How this skill works

The agent runs configured benchmark suites (throughput, latency, scalability, resource usage, swarm coordination, fault tolerance, and custom tests) either sequentially or in parallel, with warmup and cooldown phases. It aggregates detailed results, generates summaries, and compares outcomes against baselines. Built-in regression detectors use statistical methods and ML anomaly models to flag regressions and estimate severity.
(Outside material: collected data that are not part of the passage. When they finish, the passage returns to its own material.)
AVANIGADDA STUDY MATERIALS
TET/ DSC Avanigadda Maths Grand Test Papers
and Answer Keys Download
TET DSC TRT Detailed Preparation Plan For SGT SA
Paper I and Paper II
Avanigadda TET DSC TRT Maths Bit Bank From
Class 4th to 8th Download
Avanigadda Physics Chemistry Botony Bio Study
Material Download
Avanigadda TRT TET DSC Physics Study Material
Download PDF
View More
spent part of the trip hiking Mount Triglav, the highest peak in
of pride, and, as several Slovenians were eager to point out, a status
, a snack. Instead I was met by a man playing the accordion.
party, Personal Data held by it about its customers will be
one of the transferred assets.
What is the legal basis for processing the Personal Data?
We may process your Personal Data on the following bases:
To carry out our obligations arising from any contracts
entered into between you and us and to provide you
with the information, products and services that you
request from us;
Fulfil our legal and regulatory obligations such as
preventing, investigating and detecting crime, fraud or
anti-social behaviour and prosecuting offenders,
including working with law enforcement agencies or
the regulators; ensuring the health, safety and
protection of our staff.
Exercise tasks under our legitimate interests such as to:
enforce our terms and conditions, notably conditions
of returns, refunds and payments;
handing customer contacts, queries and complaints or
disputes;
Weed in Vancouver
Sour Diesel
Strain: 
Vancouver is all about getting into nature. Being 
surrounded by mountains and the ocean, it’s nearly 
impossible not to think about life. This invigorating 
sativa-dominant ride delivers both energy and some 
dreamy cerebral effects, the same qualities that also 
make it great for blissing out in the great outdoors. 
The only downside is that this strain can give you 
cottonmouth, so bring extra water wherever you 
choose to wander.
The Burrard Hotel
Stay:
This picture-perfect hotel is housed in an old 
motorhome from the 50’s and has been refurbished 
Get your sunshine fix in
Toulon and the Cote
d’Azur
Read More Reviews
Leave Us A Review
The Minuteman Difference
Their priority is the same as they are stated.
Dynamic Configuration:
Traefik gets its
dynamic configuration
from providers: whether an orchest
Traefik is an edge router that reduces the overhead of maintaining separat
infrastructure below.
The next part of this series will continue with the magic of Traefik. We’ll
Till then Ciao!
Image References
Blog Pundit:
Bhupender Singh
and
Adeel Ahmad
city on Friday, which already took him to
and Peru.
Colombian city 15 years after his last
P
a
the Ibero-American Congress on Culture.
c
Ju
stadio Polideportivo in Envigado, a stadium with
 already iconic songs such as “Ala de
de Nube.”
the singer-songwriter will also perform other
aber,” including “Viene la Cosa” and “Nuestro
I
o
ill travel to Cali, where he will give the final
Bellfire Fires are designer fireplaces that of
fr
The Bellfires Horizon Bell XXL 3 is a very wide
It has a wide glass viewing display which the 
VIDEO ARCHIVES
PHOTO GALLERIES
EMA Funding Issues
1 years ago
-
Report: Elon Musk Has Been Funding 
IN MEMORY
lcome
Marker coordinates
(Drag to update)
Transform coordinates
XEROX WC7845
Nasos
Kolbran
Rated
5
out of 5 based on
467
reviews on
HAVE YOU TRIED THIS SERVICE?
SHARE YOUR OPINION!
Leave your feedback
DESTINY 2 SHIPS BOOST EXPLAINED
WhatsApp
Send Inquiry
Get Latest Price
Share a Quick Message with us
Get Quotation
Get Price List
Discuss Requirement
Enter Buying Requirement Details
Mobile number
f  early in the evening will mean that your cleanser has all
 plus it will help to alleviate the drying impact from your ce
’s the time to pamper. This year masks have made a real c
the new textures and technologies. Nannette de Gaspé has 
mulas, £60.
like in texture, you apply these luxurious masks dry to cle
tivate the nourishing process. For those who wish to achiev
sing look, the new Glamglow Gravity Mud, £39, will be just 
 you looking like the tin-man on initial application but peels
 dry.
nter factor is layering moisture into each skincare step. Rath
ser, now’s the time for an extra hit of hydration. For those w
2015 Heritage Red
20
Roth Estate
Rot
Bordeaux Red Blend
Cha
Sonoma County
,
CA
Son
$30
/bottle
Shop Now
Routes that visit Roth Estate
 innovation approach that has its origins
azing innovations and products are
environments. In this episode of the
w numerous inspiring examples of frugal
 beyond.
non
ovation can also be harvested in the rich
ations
Automated test campaigns, validators, and a recommendation engine produce remediation guidance and validation reports.

When to use it

Before or after deploying swarm-based services to validate performance against SLAs.
When introducing code changes, infrastructure updates, or model upgrades to detect regressions.
To run scheduled or continuous performance campaigns for capacity planning.
When testing fault tolerance, load balancing, and coordination behavior in multi-agent systems.
For validating scalability and discovering breaking points with stress and endurance tests.

Best practices

Provide a representative baseline dataset and historical metrics for accurate regression detection.
Use warmup and cooldown windows to remove transient noise from measurements.
Run repeatable campaigns with fixed seeds and configuration snapshots for reliable comparisons.
Start with sequential runs for stability, then enable parallel mode to stress orchestration layers.
Combine statistical and ML detectors to balance sensitivity and false-positive control.

Example use cases

Validate that a new Claude Code agent release preserves throughput and latency compared to the last stable baseline.
Execute a stress campaign to identify the breaking point and generate a degradation curve for capacity planning.
Run nightly automated performance campaigns that detect regressions and open alerts when severity thresholds are exceeded.
Benchmark coordination and load-balancing strategies across a distributed swarm to choose the best topology.
Validate SLA compliance for response time and error rates before a production rollout.

FAQ

Can I compare current runs to historical baselines?

Yes. The suite supports baseline comparisons and aggregates differences with confidence and severity scoring.

How are regressions detected?

It uses multiple detectors—statistical change point (CUSUM), ML-based anomaly models, threshold checks, and trend analysis—then aggregates results for confidence and severity.